The article was written by Board President Rhonda Skillern-Jones and Elizabeth Santos.


“Last month the Houston Independent School District Board of Trustees made a difficult decision. At risk of losing the elected positions for which we all campaigned passionately, we rejected an ultimatum created by state law: Privatize four historically black and brown schools or face a hostile state takeover of the entire district. We were elected to see to it that our public schools thrive, not facilitate their transfer to charter managers who can make money off our students.

Now the state is in a position to remove us from office because four schools have been on the “improvement required” list for at least five years.

Some of us reasonably felt that turning these four schools — Wheatley High School, Kashmere High School, Henry Middle School and Highland Heights Elementary — into charter schools would prevent even worse sanctions from the state. While that may have been true for this year, there was no guarantee that we would not face the same dilemma next year and each year after that for different campuses until our district became segregated into two different communities — those that have direct electoral control over their school leaders and those that do not. Such a system of haves and have-nots is simply unacceptable.

The charter vultures are circling.

Governor Greg Abbott, not known for his educational credentials, tweeted insults at the school board of the Houston Independent School District. The privatization buzzards are circling. The governor wants to take over the entire district, even though no one at the state government or the Texas Education Agency knows how to turn around a district or even a school. As a graduate of the HISD, I take these insults personally. Since when did a Republican governor decide that local control was a terrible idea? Is Governor Abbott a socialist?

Thankfully, Jitu Brown of the Journey for Justice is in Houston, warning about what happened in Chicago and other cities.
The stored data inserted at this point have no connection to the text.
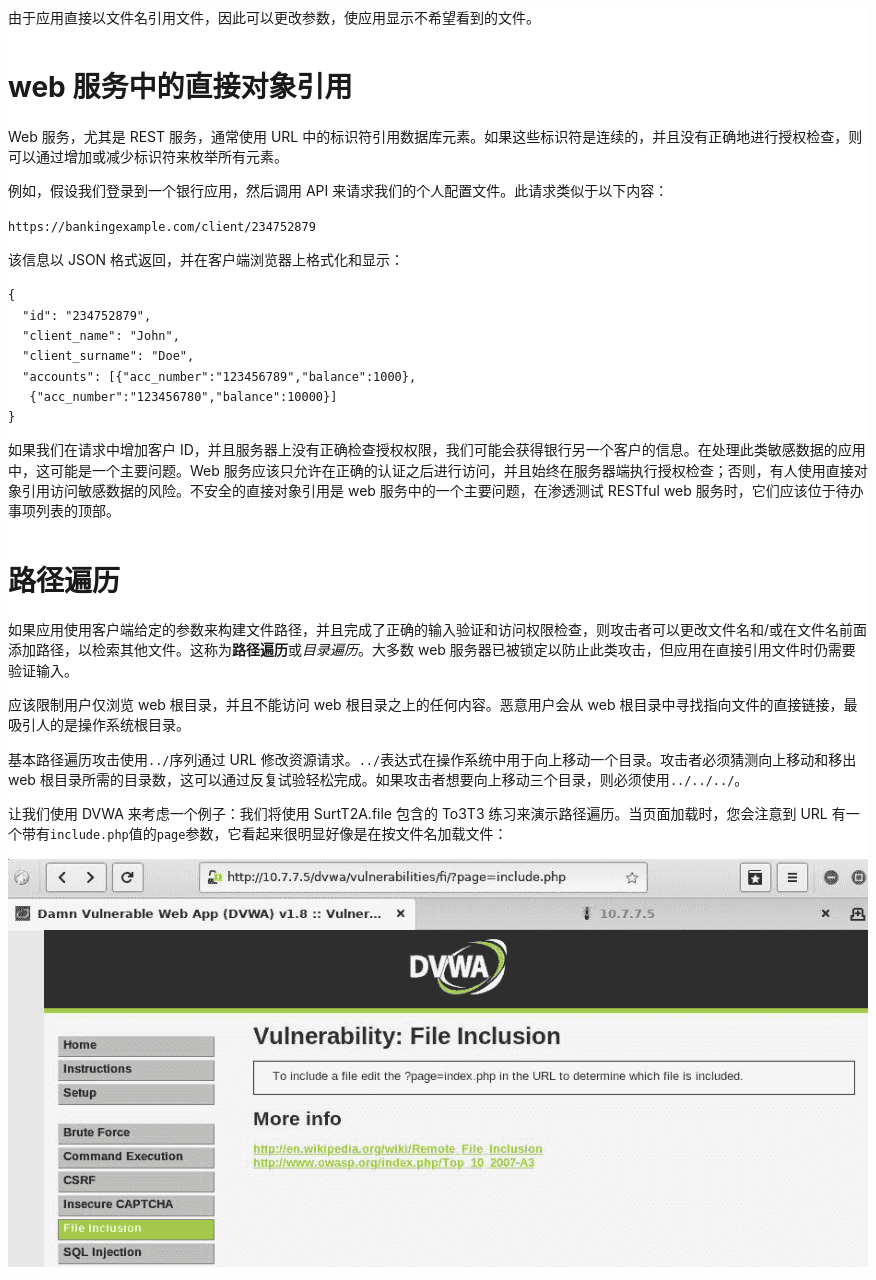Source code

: 由于应用直接以文件名引用文件，因此可以更改参数，使应用显示不希望看到的文件。

# web 服务中的直接对象引用

Web 服务，尤其是 REST 服务，通常使用 URL 中的标识符引用数据库元素。如果这些标识符是连续的，并且没有正确地进行授权检查，则可以通过增加或减少标识符来枚举所有元素。

例如，假设我们登录到一个银行应用，然后调用 API 来请求我们的个人配置文件。此请求类似于以下内容：

```
https://bankingexample.com/client/234752879  
```

该信息以 JSON 格式返回，并在客户端浏览器上格式化和显示：

```
{ 
  "id": "234752879", 
  "client_name": "John", 
  "client_surname": "Doe", 
  "accounts": [{"acc_number":"123456789","balance":1000}, 
   {"acc_number":"123456780","balance":10000}] 
} 
```

如果我们在请求中增加客户 ID，并且服务器上没有正确检查授权权限，我们可能会获得银行另一个客户的信息。在处理此类敏感数据的应用中，这可能是一个主要问题。Web 服务应该只允许在正确的认证之后进行访问，并且始终在服务器端执行授权检查；否则，有人使用直接对象引用访问敏感数据的风险。不安全的直接对象引用是 web 服务中的一个主要问题，在渗透测试 RESTful web 服务时，它们应该位于待办事项列表的顶部。

# 路径遍历

如果应用使用客户端给定的参数来构建文件路径，并且完成了正确的输入验证和访问权限检查，则攻击者可以更改文件名和/或在文件名前面添加路径，以检索其他文件。这称为**路径遍历**或*目录遍历*。大多数 web 服务器已被锁定以防止此类攻击，但应用在直接引用文件时仍需要验证输入。

应该限制用户仅浏览 web 根目录，并且不能访问 web 根目录之上的任何内容。恶意用户会从 web 根目录中寻找指向文件的直接链接，最吸引人的是操作系统根目录。

基本路径遍历攻击使用`../`序列通过 URL 修改资源请求。`../`表达式在操作系统中用于向上移动一个目录。攻击者必须猜测向上移动和移出 web 根目录所需的目录数，这可以通过反复试验轻松完成。如果攻击者想要向上移动三个目录，则必须使用`../../../`。

让我们使用 DVWA 来考虑一个例子：我们将使用 SurtT2A.file 包含的 To3T3 练习来演示路径遍历。当页面加载时，您会注意到 URL 有一个带有`include.php`值的`page`参数，它看起来很明显好像是在按文件名加载文件：

![](img/00263.jpeg)
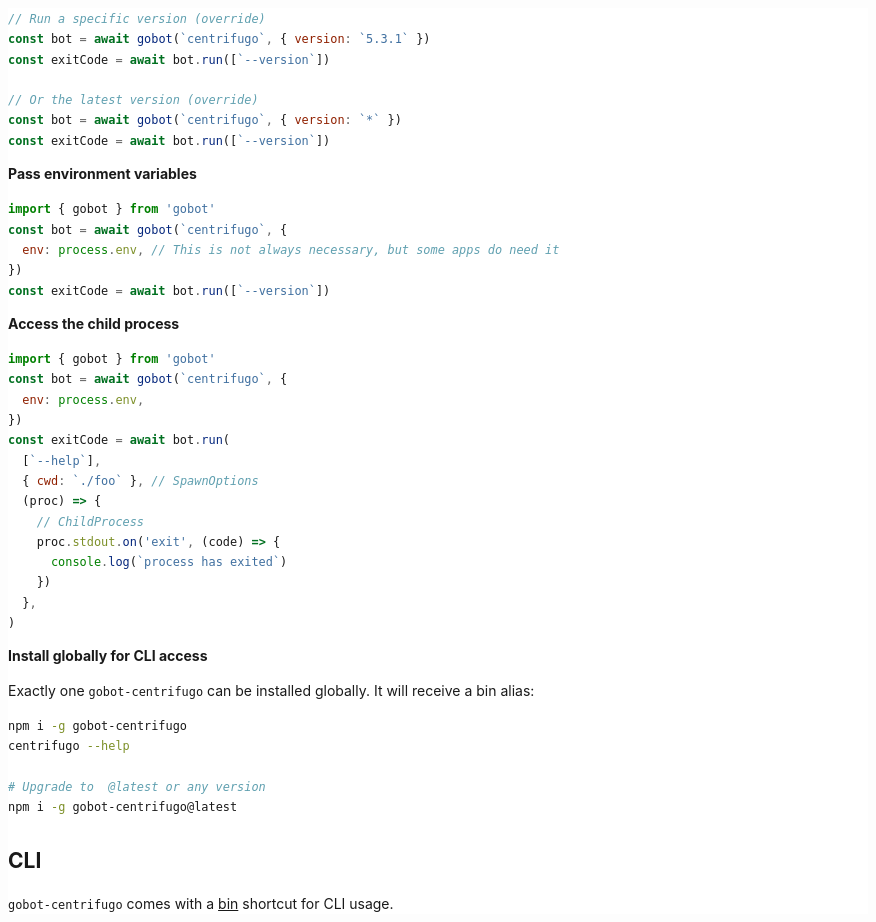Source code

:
 ```js
// Run a specific version (override)
const bot = await gobot(`centrifugo`, { version: `5.3.1` })
const exitCode = await bot.run([`--version`])

// Or the latest version (override)
const bot = await gobot(`centrifugo`, { version: `*` })
const exitCode = await bot.run([`--version`])
```

**Pass environment variables**

```js
import { gobot } from 'gobot'
const bot = await gobot(`centrifugo`, {
  env: process.env, // This is not always necessary, but some apps do need it
})
const exitCode = await bot.run([`--version`])
```

**Access the child process**

```js
import { gobot } from 'gobot'
const bot = await gobot(`centrifugo`, {
  env: process.env,
})
const exitCode = await bot.run(
  [`--help`],
  { cwd: `./foo` }, // SpawnOptions
  (proc) => {
    // ChildProcess
    proc.stdout.on('exit', (code) => {
      console.log(`process has exited`)
    })
  },
)
```

**Install globally for CLI access**

Exactly one `gobot-centrifugo` can be installed globally. It will receive a bin alias:

```bash
npm i -g gobot-centrifugo
centrifugo --help

# Upgrade to  @latest or any version
npm i -g gobot-centrifugo@latest
```

## CLI

`gobot-centrifugo` comes with a [bin](https://docs.npmjs.com/cli/v10/configuring-npm/package-json#bin) shortcut for CLI usage.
Be it noted that no state takeover has ever succeeded. The bureaucrats know only one trick: give the public schools to charter operators, who kick out the kids with disabilities and English learners. Some reform.

The threat of a state takeover stems from a state law, known as HB 1842 and passed in 2015. It requires the state’s Education Commissioner to close schools or replace the entire elected school board if even one public school has failed state standards for five or more years. A separate law, known as SB 1882 and passed in 2017, gives a school board a two-year pause on those sanctions if they temporarily give financial and administrative control of the struggling schools to an outside group, such as a charter school network or nonprofit.

Last year, HISD had 10 schools that could trigger the state takeover. This year, four are on the watch list: Highland Heights Elementary School, Henry Middle School and Kashmere and Wheatley high schools.

In December, the Houston school board considered requesting proposals from outside groups to temporarily manage those schools. A nonprofit organized by Mayor Sylvester Turner’s office wanted to partner with the district and manage them, similar to a partnership model used in Los Angeles. The board decided 5-4 not to request any proposals — though it has until Feb. 4 to send any partnership proposal to the state.

That timeline was already creating pressure.

But Abbott’s tweet has intensified the debate. The governor said that the board’s “self-centered ineptitude has failed the children they are supposed to educate. If ever there was a school board that needs to be taken over and reformed it’s HISD. Their students & parents deserve change.”

HISD board members have pushed back against that criticism.